PROMPT: Can you format the rows below as a JSON list of strings, one string per line and no blank lines, starting with the line containing "What Y value" and going on through the end of the rows, with the pictures left out?

EXERCISE INPUTS:
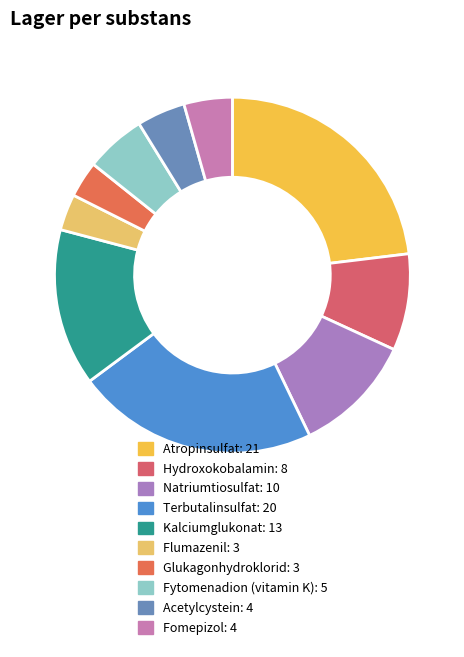

The Flumazenil slice represents 1% of the pie. True or false?

False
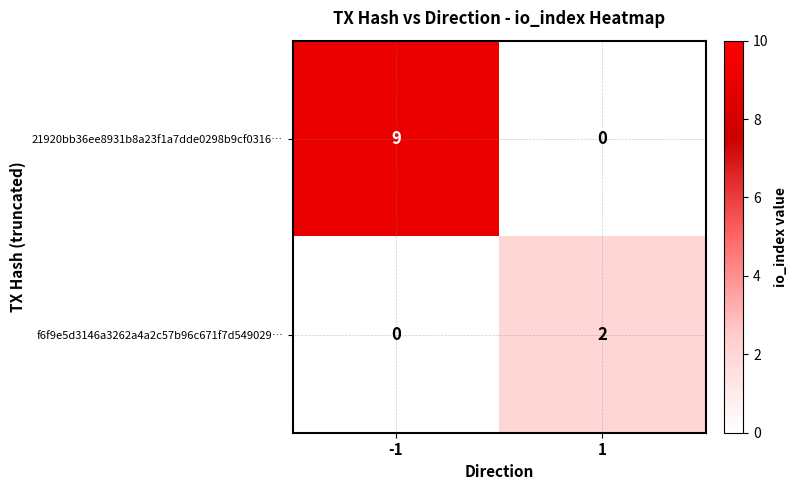

What is the difference between the 21920bb36ee8931b8a23f1a7dde0298b9cf0316… values at 1 and -1?

9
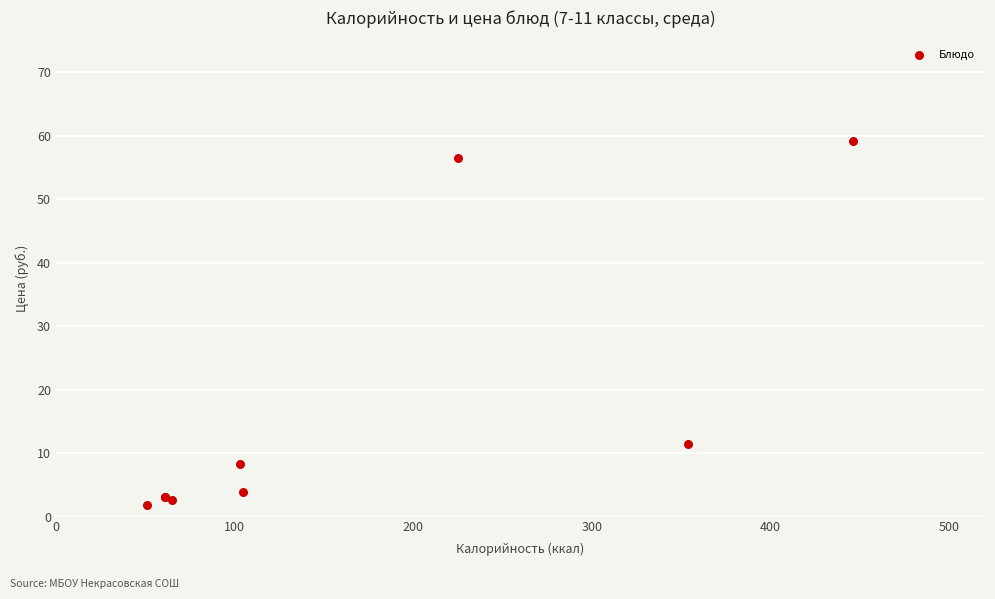

What Y value in the scatter plot is closest to 30?

11.5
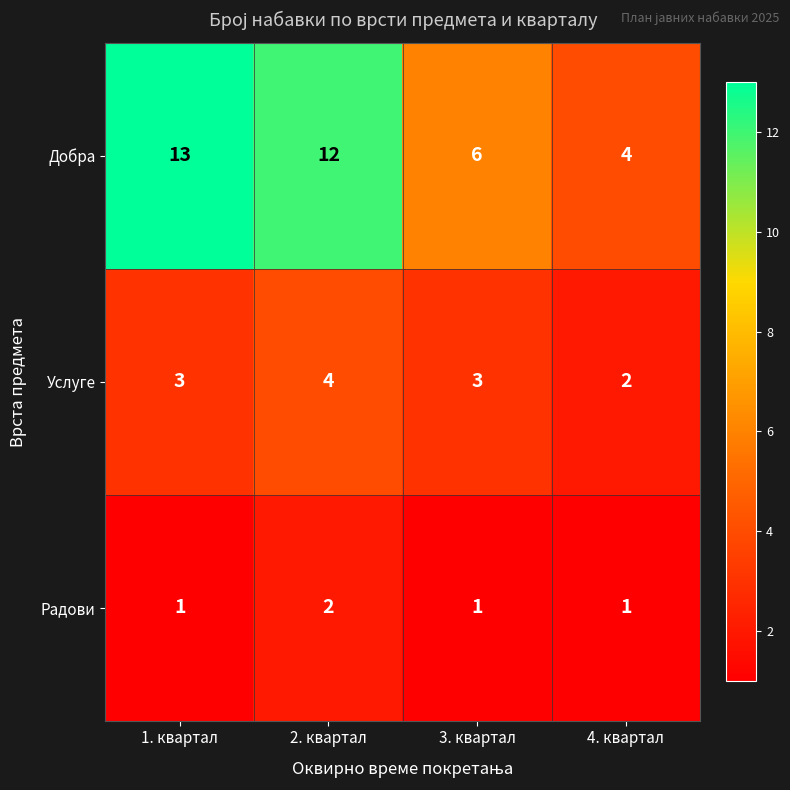

Rank the series by their maximum value, from lowest to highest.

Радови, Услуге, Добра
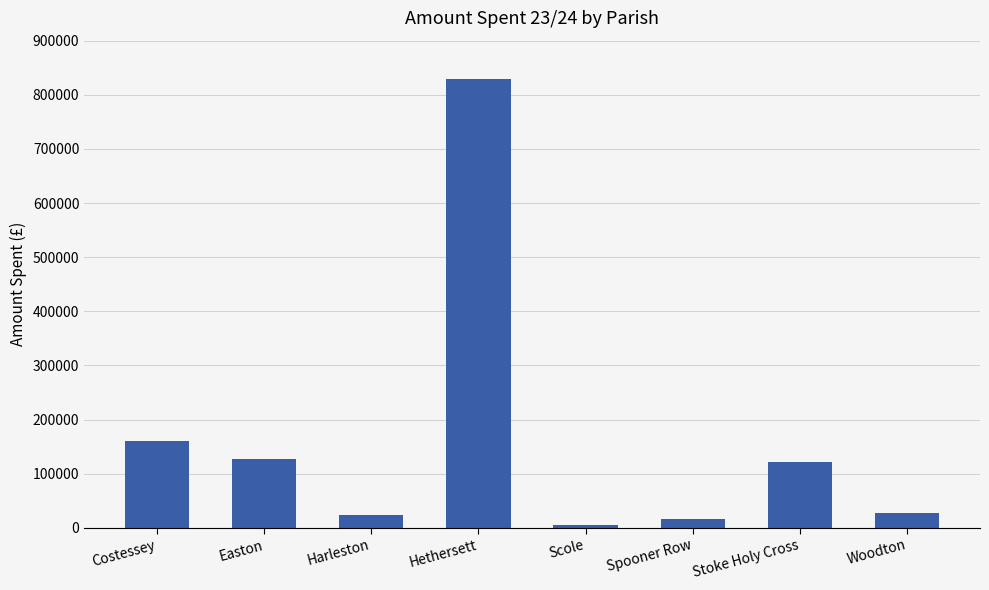

What is the label of the 8th bar from the left?

Woodton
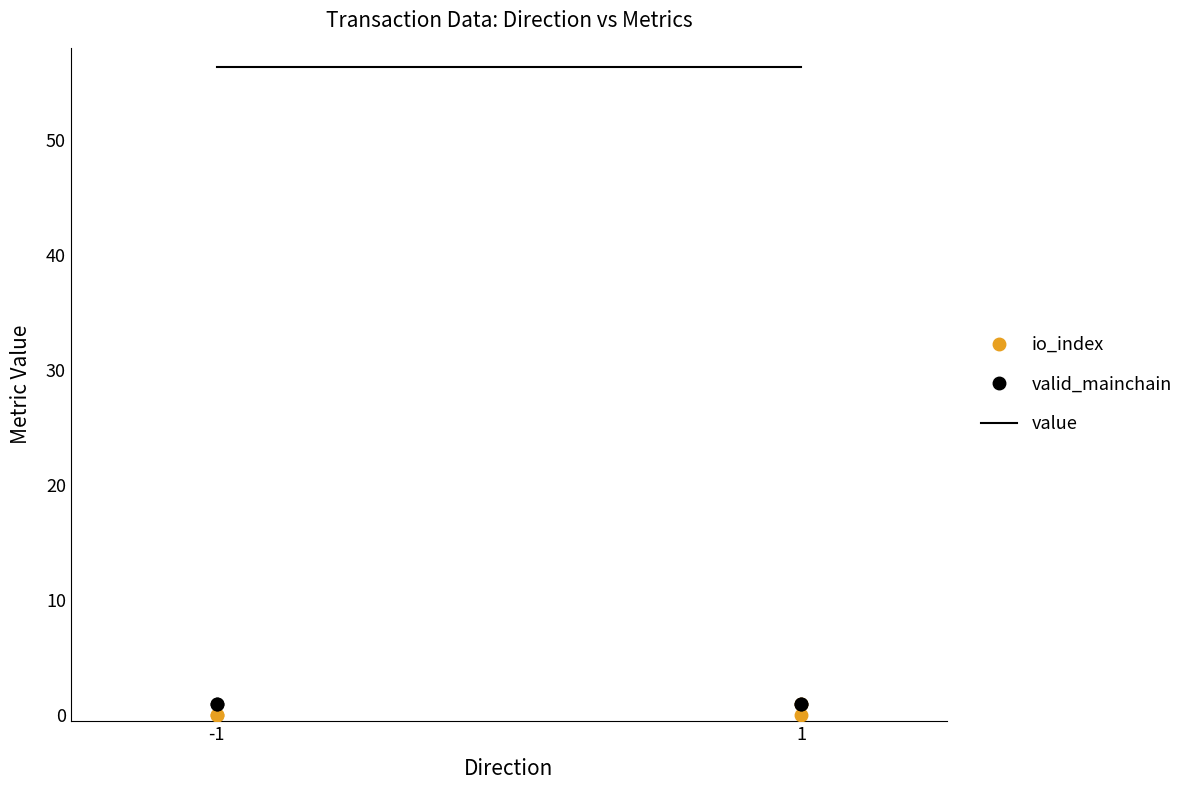

What is the maximum value shown in the chart?

56.3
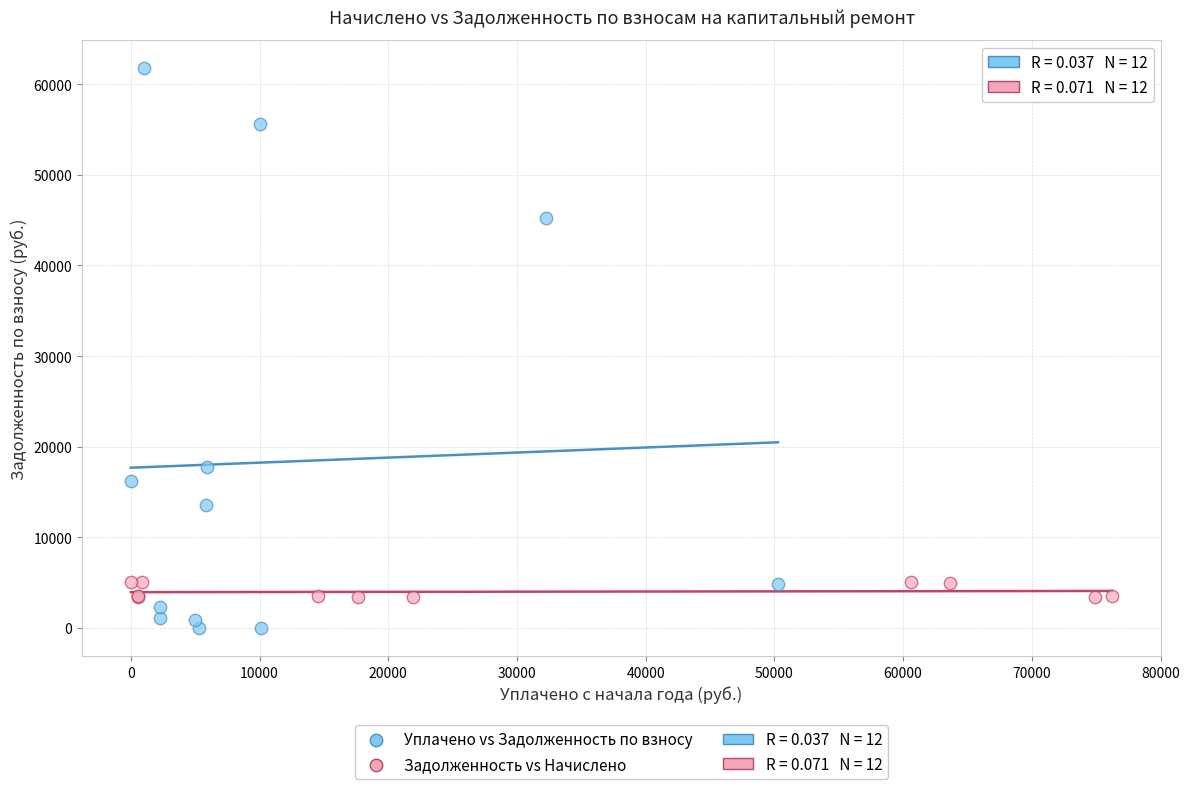

Which series has the largest Y range (max minus min)?

Уплачено vs Задолженность по взносу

RESULT FOR THIS TASK:
[
  "What Y value in the scatter plot is closest to 30?",
  "11.5",
  "Rank the series by their maximum value, from lowest to highest.",
  "Радови, Услуге, Добра",
  "What is the label of the 8th bar from the left?",
  "Woodton",
  "What is the maximum value shown in the chart?",
  "56.3",
  "Which series has the largest Y range (max minus min)?",
  "Уплачено vs Задолженность по взносу"
]